[Start of Attachment]

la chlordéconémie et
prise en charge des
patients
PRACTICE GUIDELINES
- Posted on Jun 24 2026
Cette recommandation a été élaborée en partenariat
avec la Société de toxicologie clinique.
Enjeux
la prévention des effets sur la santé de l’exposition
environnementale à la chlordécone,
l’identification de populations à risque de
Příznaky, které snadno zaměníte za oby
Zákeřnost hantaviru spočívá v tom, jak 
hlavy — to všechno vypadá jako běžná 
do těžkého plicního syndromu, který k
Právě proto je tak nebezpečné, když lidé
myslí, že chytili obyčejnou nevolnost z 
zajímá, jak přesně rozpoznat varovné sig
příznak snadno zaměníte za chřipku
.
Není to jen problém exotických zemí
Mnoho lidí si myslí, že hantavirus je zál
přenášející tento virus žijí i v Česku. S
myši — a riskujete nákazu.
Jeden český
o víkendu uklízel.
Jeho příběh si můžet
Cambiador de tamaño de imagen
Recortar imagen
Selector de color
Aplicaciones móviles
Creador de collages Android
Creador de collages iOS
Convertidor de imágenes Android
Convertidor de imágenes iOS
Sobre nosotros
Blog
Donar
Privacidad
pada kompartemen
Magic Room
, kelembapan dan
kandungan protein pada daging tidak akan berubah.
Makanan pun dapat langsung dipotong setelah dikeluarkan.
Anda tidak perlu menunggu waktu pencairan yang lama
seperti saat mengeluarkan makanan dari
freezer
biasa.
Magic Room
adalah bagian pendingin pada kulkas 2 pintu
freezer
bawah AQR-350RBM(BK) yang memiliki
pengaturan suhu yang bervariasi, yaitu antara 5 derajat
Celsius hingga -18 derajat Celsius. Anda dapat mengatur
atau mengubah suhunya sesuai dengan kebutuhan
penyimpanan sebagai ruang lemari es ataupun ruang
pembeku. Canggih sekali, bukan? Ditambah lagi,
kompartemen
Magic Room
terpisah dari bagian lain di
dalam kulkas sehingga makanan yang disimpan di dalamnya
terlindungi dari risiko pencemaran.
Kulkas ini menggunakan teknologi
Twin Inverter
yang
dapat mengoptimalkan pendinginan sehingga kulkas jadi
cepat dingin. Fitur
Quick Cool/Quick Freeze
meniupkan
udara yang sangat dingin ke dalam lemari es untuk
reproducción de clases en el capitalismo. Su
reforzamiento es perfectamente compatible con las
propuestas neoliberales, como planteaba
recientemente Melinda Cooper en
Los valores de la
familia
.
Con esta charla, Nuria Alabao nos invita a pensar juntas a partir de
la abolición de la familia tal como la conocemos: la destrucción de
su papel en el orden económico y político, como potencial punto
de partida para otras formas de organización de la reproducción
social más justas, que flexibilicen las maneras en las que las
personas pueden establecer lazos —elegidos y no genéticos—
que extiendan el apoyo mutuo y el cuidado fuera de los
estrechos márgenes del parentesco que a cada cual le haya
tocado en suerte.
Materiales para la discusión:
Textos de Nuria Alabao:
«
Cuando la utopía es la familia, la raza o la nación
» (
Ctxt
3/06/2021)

[End of Attachment]
[Start of Attachment]

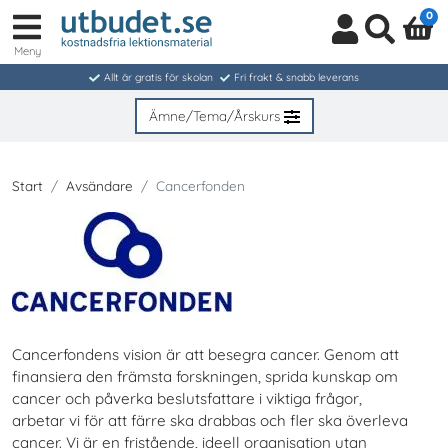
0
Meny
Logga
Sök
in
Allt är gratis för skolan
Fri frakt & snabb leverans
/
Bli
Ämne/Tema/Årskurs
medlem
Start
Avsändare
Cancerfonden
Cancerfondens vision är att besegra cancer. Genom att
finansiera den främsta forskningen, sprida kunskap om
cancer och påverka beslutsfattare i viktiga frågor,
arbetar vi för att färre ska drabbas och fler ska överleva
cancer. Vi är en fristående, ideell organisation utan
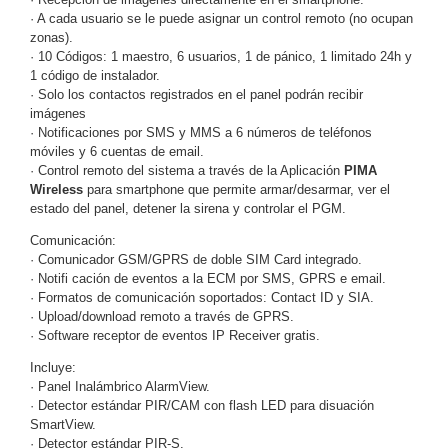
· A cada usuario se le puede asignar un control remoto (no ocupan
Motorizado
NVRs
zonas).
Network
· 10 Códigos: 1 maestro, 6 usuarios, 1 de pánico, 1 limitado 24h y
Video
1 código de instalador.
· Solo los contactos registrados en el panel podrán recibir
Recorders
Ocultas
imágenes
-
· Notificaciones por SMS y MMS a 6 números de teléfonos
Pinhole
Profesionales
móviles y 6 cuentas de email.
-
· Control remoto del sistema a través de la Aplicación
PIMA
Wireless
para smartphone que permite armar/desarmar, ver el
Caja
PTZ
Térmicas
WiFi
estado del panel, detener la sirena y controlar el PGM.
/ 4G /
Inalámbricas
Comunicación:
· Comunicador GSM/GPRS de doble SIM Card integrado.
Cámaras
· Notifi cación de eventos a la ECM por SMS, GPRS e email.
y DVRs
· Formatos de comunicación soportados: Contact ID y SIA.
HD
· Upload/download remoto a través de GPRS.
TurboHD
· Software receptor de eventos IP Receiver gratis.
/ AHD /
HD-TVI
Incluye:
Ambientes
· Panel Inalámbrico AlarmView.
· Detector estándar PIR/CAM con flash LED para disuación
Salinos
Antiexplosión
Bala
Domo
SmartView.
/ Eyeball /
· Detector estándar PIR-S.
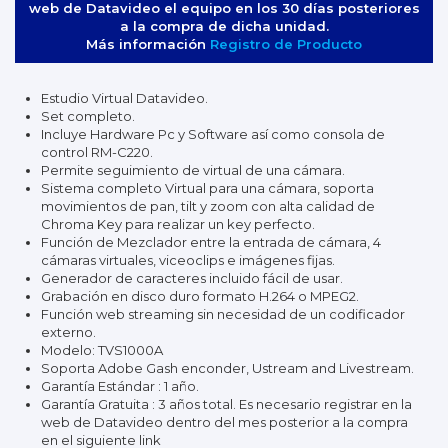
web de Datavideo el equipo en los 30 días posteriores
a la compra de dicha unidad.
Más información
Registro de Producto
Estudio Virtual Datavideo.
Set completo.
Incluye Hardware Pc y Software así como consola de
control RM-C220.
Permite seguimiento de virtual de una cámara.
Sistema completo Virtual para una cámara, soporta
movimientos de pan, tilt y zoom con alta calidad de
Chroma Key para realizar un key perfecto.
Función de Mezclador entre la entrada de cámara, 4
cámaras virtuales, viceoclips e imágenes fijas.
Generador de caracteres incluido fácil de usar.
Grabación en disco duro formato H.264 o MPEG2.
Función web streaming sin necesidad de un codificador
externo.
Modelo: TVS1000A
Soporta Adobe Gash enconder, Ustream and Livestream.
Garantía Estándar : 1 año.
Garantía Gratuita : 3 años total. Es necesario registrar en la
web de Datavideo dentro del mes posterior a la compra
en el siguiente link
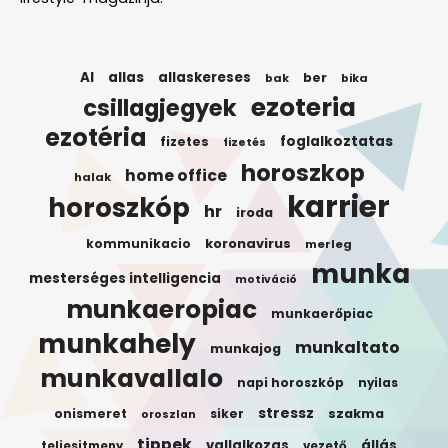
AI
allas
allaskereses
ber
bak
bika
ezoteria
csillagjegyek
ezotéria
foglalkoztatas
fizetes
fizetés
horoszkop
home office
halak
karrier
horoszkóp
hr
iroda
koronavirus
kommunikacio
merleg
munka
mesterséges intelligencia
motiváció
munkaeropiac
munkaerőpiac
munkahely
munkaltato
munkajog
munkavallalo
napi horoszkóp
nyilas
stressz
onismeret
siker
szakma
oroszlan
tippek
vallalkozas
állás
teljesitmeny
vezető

[End of Attachment]
[Start of Attachment]

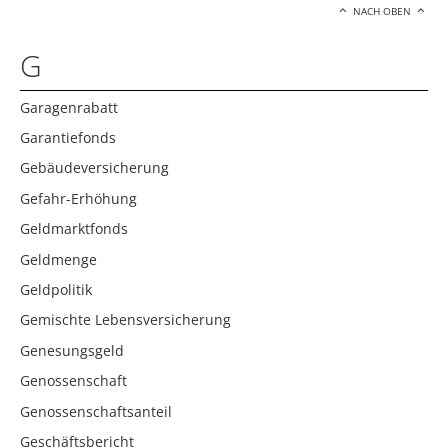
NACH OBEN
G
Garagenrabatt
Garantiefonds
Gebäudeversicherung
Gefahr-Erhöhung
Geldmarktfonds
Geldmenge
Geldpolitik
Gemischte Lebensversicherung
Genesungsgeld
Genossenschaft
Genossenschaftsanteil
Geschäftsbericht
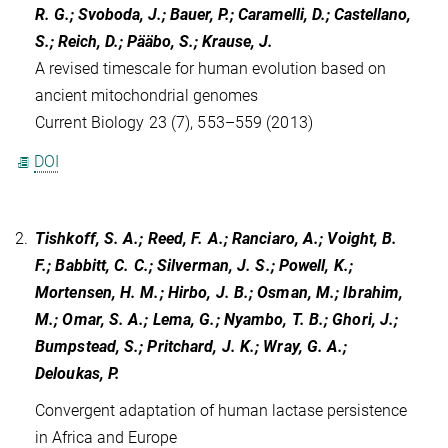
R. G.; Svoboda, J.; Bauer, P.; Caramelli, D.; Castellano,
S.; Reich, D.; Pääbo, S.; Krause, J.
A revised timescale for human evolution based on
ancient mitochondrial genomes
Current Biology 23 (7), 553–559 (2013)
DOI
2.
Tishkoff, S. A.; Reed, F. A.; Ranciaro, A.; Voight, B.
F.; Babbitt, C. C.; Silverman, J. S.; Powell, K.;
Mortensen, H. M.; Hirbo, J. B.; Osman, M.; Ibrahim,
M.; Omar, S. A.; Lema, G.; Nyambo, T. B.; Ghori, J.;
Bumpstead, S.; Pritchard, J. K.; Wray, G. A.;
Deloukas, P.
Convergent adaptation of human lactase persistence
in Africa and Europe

[End of Attachment]

» TASK OBJECTIVE:
Return all lines in the data that include the word "collages".

» ANSWER BOX:
Creador de collages Android
Creador de collages iOS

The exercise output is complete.